Genetically-Modified Poliovirus Therapy
This therapy which utilizes genetically-modified Poliovirus samples is an extremely new treatment option for cancer patients. Researchers at The Preston Robert Tisch Brain Tumor Center at Duke University modified the poliovirus with portion of a cold-causing rhinovirus which removed the intrinsic disease-causing properties of the poliovirus. This genetically-modified virus has been dubbed the "PVS-RIPO" virus and it works by being directly infused into a patient's tumor (such as a brain tumor). Once inside the tumor, PVS-RIPO then proceeds to infect and kill the cancerous cells. PVS-RIPO has remarkable cancer regression capabilities on its own, but it's real power lies in the fact that it alerts your body's natural defense mechanisms into fighting against the cancerous cells as well. The human immune system is trained to fight against viral infections and, as such, it recognizes the now infected cancer cells as being viral in nature and it attacks them. The body doesn't normally attack cancer cells on its own due to the fact that cancer cells have a sort of "shield" around them that causes the immune system to not be able to "see" it properly.

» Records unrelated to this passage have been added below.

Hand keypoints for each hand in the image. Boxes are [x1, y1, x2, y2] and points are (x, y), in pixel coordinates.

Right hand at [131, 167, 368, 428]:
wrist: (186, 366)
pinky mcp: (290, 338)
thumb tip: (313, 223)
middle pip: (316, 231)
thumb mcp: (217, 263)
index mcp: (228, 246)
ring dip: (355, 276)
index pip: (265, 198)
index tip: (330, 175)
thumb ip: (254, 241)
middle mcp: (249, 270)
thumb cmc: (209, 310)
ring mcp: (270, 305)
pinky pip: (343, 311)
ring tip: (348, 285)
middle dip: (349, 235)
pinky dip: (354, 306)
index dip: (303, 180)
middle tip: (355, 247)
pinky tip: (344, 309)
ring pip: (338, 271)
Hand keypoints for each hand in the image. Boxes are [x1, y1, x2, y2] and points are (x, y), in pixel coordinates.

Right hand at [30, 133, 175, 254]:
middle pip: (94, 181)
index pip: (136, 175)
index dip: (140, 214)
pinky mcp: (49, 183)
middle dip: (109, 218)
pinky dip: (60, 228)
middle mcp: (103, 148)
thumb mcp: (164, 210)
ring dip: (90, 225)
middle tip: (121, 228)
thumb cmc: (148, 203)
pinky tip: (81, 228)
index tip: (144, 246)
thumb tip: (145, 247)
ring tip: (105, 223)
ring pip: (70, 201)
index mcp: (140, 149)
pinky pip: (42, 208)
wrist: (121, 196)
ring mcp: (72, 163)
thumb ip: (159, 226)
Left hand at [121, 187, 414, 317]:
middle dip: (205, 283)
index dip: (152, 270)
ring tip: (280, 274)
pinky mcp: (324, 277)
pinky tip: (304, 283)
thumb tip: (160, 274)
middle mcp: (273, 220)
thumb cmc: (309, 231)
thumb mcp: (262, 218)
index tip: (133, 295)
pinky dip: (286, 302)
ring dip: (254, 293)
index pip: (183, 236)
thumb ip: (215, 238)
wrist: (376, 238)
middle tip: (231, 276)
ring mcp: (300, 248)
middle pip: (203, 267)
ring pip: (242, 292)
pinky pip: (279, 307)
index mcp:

The PVS-RIPO poliovirus was invented by Matthias Gromeier, MD, Associate Professor of Surgery, Associate Professor in Molecular Genetics and Microbiology, and Associate Professor of Medicine at Duke University School of Medicine, more than 2 decades ago, when he discovered that many cancer cells, including glioblastoma cells, produce the poliovirus receptor Necl-5/CD155. Glioblastoma multiforme (GBM), also known as glioblastoma and grade IV astrocytoma, is the most common and aggressive form of cancer that begins within the brain. People that suffer from this form of cancer almost never recover, but with the help of PVS-RIPO, sufferers may now have a chance to fight against this type of cancer.
Fact: Worldwide, the 5 most common types of cancer that kill men are (in order of frequency): lung, stomach, liver, colorectal and esophagus.
Experimental cancer treatments are medical therapies designed to improve, supplement or replace traditional cancer treatments (surgery, chemotherapy and radiation) in an attempt to reduce or remove cancerous growths. As you can see, all of the listed treatments are very exciting in nature and, if they become viable, can hopefully help us eradicate cancer.